THOUGHTS ON THE CURRENT TOY MARKET
From JUGUETES Magazine, Spain
The Spanish toy market is currently immersed in a whole new scenario. The economic results from 2017 were not what the industry expected, and that influenced activity this year, which will also impact next year. Meanwhile, society is experiencing big changes that are affecting companies’ results, in addition to a low birth rate and the effect the Internet is having on consumption. With this new gradual paradigm, industry actors are expected to have more agility when it comes to giving answers and responding to new consumer demands.
With this article, we reflect on some of the key aspects that define the reality of the Spanish toy industry, taking into account all the agents that participate in it.
– It is important to distinguish between the consumer (the child who is the target and the one for whom the toys are intended) and the buyer (parents, relatives, or friends who actually buy toys, influenced or not by their children).

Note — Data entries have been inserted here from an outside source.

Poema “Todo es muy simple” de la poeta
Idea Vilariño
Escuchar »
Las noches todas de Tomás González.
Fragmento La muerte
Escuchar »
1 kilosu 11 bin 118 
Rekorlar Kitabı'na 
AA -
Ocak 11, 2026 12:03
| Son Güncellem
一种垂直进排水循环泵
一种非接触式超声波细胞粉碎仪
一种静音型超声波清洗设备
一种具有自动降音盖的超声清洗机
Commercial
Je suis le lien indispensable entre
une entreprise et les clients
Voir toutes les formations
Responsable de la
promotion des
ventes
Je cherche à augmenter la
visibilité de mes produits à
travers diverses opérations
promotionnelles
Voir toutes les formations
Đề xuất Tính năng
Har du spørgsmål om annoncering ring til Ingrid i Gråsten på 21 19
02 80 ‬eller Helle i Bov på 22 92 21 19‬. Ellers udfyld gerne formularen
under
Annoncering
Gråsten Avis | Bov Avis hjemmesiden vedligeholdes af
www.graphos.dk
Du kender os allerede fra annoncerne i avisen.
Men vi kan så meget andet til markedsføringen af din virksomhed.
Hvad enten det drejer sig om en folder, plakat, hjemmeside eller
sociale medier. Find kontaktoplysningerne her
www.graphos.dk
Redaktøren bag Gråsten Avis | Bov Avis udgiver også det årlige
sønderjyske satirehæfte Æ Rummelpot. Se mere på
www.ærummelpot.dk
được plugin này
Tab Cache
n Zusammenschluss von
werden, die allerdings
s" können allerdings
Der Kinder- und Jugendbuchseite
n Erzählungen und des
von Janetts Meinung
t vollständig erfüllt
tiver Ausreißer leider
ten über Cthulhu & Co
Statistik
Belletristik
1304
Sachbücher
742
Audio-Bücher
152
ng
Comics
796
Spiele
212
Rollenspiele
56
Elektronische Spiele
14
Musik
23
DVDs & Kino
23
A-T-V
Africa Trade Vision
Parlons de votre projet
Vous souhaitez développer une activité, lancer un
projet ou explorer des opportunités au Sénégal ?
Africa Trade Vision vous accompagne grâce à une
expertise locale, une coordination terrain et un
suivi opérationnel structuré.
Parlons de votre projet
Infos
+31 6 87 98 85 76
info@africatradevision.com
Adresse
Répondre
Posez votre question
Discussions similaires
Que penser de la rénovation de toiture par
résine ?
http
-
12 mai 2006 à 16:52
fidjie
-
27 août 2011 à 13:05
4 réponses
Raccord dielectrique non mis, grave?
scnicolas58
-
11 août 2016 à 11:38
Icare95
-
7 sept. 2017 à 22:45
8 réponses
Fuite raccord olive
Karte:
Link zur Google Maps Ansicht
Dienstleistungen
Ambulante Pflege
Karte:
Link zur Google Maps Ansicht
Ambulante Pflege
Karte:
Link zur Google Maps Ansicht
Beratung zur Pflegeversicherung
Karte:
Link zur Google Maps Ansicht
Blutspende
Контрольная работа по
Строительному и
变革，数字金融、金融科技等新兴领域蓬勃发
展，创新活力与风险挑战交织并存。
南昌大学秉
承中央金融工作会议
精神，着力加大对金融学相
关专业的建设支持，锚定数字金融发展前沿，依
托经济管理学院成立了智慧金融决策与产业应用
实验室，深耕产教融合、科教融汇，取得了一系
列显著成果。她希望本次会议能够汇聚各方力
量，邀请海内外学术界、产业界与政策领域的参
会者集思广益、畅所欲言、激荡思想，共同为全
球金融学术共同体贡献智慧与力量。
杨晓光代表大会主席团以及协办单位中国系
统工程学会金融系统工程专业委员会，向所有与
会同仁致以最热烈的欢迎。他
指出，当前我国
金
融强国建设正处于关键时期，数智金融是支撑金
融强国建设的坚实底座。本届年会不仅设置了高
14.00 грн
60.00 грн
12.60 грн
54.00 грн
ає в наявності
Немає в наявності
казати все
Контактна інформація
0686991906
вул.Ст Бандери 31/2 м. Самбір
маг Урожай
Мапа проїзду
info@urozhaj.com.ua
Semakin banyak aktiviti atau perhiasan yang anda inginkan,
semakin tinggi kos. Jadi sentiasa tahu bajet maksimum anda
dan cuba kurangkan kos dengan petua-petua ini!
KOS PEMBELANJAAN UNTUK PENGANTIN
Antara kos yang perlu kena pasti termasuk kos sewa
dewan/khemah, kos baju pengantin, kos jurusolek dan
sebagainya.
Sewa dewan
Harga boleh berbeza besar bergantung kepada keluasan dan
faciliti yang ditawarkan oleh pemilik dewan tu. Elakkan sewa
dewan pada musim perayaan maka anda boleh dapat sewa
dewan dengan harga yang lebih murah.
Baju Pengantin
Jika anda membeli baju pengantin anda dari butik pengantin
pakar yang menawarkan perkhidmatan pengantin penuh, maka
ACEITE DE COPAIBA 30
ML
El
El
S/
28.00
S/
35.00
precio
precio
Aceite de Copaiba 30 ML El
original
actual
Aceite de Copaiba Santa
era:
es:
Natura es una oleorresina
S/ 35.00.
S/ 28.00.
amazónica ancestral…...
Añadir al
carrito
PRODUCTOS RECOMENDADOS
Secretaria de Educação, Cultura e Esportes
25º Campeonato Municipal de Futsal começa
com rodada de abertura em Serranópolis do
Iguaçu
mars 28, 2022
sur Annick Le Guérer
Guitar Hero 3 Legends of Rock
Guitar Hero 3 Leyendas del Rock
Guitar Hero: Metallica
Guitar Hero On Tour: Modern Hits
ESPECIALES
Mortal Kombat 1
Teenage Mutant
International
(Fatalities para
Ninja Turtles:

– Spain is currently trapped in an alarmingly low birth rate. Since 2008, the number of births has fallen 24.6 percent, a trend that is expected to continue the next following years.
– Lower birth rates also mean less target audience for toy companies and a drop in the playing age. About a decade ago, children played with toys until they were 12, but now children feel they are old enough to stop playing with toys at of 8 or 9, which means the target audience is even more reduced.
– Loyalty is another problem companies also have to face. Children are less loyal now because they have a bigger offering to choose from. Smartphones, tablets, and new digital content expand the entertainment offerings for children beyond toys or TV.
– The Internet has a great effect on buyers. With more access to information and being able to compare products, buyers are now more demanding and call for immediacy in their requests. Furthermore, consumption habits have changed and sometimes buyers prefer to spend money on family leisure activities, rather than spending on toys.
– The Spanish toy industry has high quality and innovation levels, which generate an intense competitiveness amongst products and brands, creating a complex environment.
– The Spanish toy market is a diversified and mature sector, which is currently defined by an oversupply on products. The industry is continually presenting new additions and innovations that the market cannot absorb, whilst its target audience is being reduced.
– The Internet has also changed the way brands and consumers interact, meaning the traditional communication and marketing strategies have expired. Likewise, marketing mix’ variables have evolved, giving rise to new communication formats to connect with both the consumer (children) and buyers (adults).
– Regarding toy trends, it is worth stressing that licensed toys are still falling YTD, and registered a 7.9 percent fall in the second quarter of the year. Professionals point that there is no license powerful enough to drive licensed toys sales in the Spanish market.
– Even though e-commerce is getting stronger in the Spanish market, it still has room for growth compared to its impact on other European markets. Amazon confirms its strong position, and the electronic commerce giant is now one of the major clients for some toys and games manufacturers.
– The growth of e-commerce will predictably modify the structure and dynamics of the market, transforming the context in what can be both a challenge and an opportunity for retailers.
– Current strategies are now outdated, and special promotions and discounts do not favor the toy image. These strategies do not increase market share, but the sales are anticipated at a lower trade margin.
– Children’s likes and preferences are changing as well, which means retailers have to study again how to adapt to them, drawing new strategies based on the new demands. At this point, it is necessary to break with traditional schemes and reflect upon what kind of business is more appropriate in the current times.